Европейский национализм в XIX в., по глубокому убеждению Леонтьева, был не чем иным, как «орудием всемирной революции», цель которой — установление господства «среднего человека», по сути своей враждебного национальным культурам. В конечном счете, она приведет к «мерзости» европейской рабоче-мещанской федерации. «Космополитический демократизм и национализм политический, — подчеркивал Леонтьев, — это лишь два оттенка одного и того же цвета» [4. Т. 5. С. 389].
Россия, чтобы избежать участи стать придатком Запада, должна сторониться как «эгалитарно-либерального» смешения, так и племенного национализма. Для создания самобытной российской культуры необходимы охранение национального своеобразия и забота о всех народах, населяющих пределы страны. Объединительным стержнем национально-разнообразного государства должен быть византизм с его православным и самодержавным началами. Единая религия как можно большей части населения лучше будет способствовать сохранению целостности России, чем русификация малых народов.
Привнесение демократии и западных свобод, по мнению философа, погубит Россию как в культурном, так и в государственном отношении, ибо единство и целостность страны цементируют монархический «спасительный деспотизм», жесткая централизация ее политического устройства (не исключающая, правда, прав составных частей государства на решение местных дел в соответствии с леонтьевской диалектикой единства-обособления).

- Исходные данные

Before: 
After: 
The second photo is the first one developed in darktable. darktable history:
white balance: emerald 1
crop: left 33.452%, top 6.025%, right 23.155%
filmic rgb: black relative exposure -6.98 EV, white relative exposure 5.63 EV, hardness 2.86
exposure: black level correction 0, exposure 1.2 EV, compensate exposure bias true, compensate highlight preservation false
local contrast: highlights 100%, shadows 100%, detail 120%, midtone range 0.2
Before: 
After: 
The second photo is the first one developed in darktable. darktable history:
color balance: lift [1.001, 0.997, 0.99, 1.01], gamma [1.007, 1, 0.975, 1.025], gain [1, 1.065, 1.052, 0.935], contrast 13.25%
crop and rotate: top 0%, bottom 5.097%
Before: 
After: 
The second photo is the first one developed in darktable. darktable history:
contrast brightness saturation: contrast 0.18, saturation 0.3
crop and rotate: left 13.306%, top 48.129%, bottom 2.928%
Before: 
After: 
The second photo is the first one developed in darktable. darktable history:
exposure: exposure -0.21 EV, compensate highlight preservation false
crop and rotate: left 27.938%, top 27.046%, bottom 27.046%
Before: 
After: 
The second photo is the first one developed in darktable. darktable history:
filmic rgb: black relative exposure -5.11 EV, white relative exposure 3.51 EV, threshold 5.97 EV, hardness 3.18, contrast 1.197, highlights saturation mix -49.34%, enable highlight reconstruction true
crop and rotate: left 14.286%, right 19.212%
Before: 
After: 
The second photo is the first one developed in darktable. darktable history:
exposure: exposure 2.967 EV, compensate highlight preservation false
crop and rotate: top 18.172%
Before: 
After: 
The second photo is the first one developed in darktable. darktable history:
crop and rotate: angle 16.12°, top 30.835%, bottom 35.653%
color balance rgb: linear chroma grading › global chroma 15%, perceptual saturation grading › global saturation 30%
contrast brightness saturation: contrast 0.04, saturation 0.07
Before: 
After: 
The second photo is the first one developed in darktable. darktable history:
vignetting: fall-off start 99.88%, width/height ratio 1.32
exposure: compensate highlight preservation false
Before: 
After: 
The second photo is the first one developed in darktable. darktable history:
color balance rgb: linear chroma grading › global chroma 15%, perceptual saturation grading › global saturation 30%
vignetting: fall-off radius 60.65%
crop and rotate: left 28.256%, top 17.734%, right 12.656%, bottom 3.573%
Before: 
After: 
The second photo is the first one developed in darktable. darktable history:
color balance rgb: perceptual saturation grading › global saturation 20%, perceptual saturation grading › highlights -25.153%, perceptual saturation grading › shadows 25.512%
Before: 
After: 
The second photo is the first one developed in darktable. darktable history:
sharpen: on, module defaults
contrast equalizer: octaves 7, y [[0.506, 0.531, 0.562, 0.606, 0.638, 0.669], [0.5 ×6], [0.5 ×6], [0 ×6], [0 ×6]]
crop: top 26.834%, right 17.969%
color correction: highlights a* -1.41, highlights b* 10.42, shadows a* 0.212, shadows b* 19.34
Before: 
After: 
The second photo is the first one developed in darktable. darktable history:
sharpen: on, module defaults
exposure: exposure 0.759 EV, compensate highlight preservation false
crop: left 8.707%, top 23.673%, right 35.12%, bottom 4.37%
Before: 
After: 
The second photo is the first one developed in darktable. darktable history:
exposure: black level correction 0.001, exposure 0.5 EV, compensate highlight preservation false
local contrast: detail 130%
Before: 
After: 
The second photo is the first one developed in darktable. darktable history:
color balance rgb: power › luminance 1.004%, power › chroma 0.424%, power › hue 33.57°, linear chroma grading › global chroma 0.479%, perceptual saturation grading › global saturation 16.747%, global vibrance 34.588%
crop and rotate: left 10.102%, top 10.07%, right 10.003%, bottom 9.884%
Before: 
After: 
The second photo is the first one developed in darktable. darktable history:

- Задание
Объясните по исходному тексту, почему, по мнению Леонтьева, привнесение демократии и западных свобод погубит Россию. Уложитесь в одно–три предложения.

- Ответ
По мнению Леонтьева, единство и целостность России цементируют монархический «спасительный деспотизм» и жесткая централизация ее политического устройства. Поэтому привнесение демократии и западных свобод погубит Россию как в культурном, так и в государственном отношении.